I think it is problematic nevertheless: the fact that we need to revise old SRFIs to make them work shows that there is a problem with compositionality of the solution.

I think this is not a problem of the SRFIs. Any SRFI may build upon another one. E.g., by saying: "This SRFI extends SRFI 26 as follows ...".

It may be a problem of the implementation, though, because you cannot simply import the macros of SRFI 26 and add a few features programmatically. You'll have to rewrite the macro.

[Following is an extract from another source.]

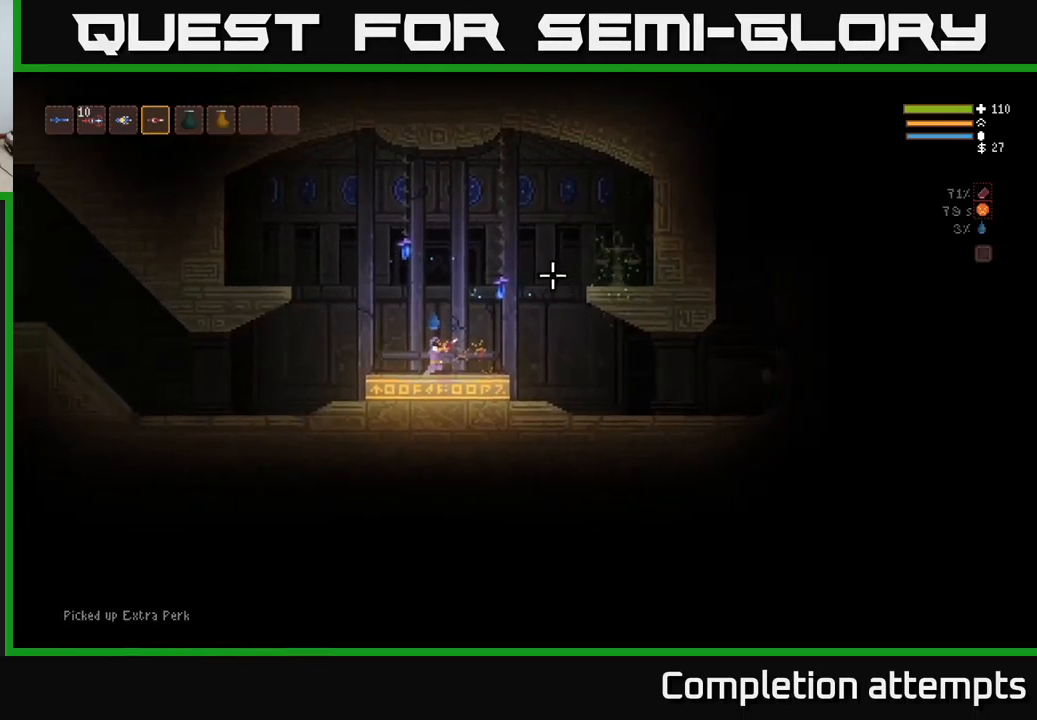
{"buttons": [], "left_stick": "right", "right_stick": "right", "events": [[34, "left_stick", "right"], [50, "A", "up"], [217, "right_stick", "right"], [367, "L2", "down"], [467, "L2", "up"]]}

But a future SRFI may contain a solution to make such a composition of macros directly possible.

Ease of implementation is certainly a factor to consider, but in this case I don't think it much an issue in practice.  A Scheme implementation that chose to support srfi-26 plus this extension can just substitute its code to the enhanced version and no need to worry that the enhancement isn't piggybacked to the existing srfi-26 code.  (Except that the Scheme implementation wants to offer strict error checking, so that 'cut' imported from (srfi 26) would raise an error on (cut is ...).)

I often implement srfis directly from the specification text, independent from their reference implementation, to make it work well with Gauche.  The specification matters.